**EXTRACT PROVIDED:**
*****
ICP's Infinity Awards were inaugurated in 1985 to bring public attention to outstanding achievements in photography by honoring individuals with distinguished careers in the field and by identifying future luminaries.  The awards ceremony is ICP's primary fund-raising benefit, and the revenues generated assist the full range of the Center's programs, including exhibitions, collections, community outreach, and the School at ICP.

William Klein is a native New Yorker who has lived in Paris since 1948. As a photographer and filmmaker, Klein has influenced visual media in the U.S. and Europe for the better part of a century. During the 1950s and 1960s, he pioneered a new kind of street photography: to represent the fragmented urban chaos that was his subject, he produced work that was grainy, blurry, and distorted via wide-angle lenses, fast film, and unique framing and printing. His first book, Life is Good and Good for You in New York: Trance Witness Revels (1956) is widely considered to be one of the most important photography books ever published. Klein's many films, including Broadway by Light (1958), the first Pop film; Who are you Polly Maggoo? (1965-66), Muhammad Ali the Greatest (1969-74), and The Messiah (2000), comprise another important body of work for the artist, as does his fashion photography for Vogue and Harper's Bazaar.

Self-Portrait © William Klein, Courtesy Howard Greenberg Gallery, New York

A consummate photojournalist and dedicated activist, Rogovin's lens has illuminated social issues for more than 60 years: globally, the plight of the miner in ten nations; locally, the decline of the steel industry and the struggle of the working people of his home town of Buffalo, New York, among many other focuses. His work has been featured in more than 60 solo exhibitions, and he received the W. Eugene Smith Award for Documentary Photography in 1983. Rogovin's photographs are in the collections of major museums around the world, including the Museum of Modern Art, New York; Biblothèque Nationale, Paris; Getty Museum, Los Angeles; and Victoria and Albert Museum, London.

Photograph of Milton Rogovin in His Darkroom, ca. 1980s © Milton Rogovin, Courtesy Center for Creative Photography

Karl Lagerfeld's keen aesthetic eye and constant interest in new experiences have earned hima position as one of the fashion world's most prominent figures. With this presentation, ICP pays homage to Lagerfeld's extensive influence in the field of photography and his pioneering contributions to the use of photographic images throughout his career—as a practicing photographer, a publisher of photography books, a noted collector, and an international patron of the arts.

©Karl Lagerfeld

At 24, Ryan McGinley became the youngest artist to have a solo show at the Whitney Museum of American Art. McGinley's intimate portraits of graffiti artists, skateboarders, and musicians—many of whom are his friends—reveal contemporary youth subcultures with a keen, honest eye. He has quickly become known as a confessional artist in the mold of Nan Goldin and Wolfgang Tillmans, one who can not only navigate the fleeting, elusive world of kids coming of age in urban environs, but can convey the complexity of their lives with a camera. Through his lens, bohemia appears as a site of deep and conflicted expression, and a constant struggle for meaning.
*****
**INFORMATION PROVIDED:**
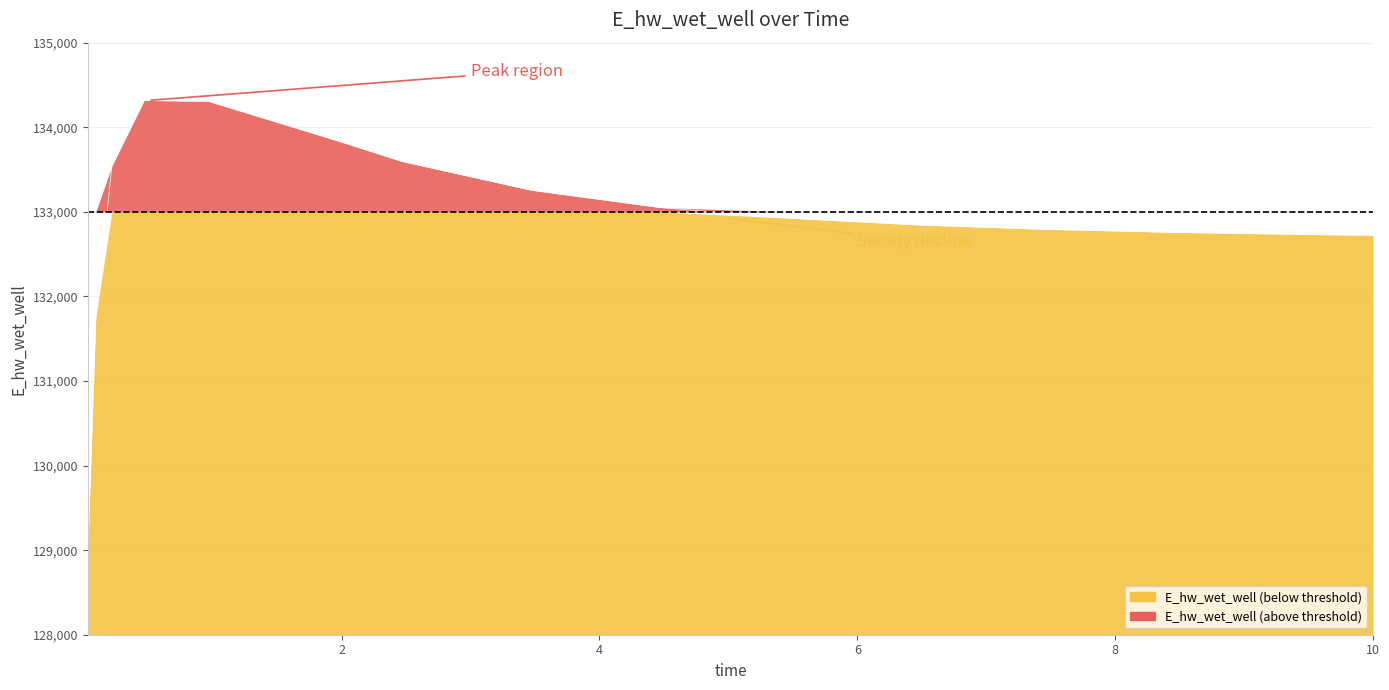

Where is the first local maximum?

0.46875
*****
**JOB:**
Answer these about the Infinity Awards text:
1. In what year were the awards inaugurated?
2. Which award did Milton Rogovin receive in 1983?
3. How old was Ryan McGinley when he became the youngest artist to have a solo show at the Whitney Museum of American Art?

**OUTPUT FOR THIS TASK:**
1. 1985
2. The W. Eugene Smith Award for Documentary Photography
3. 24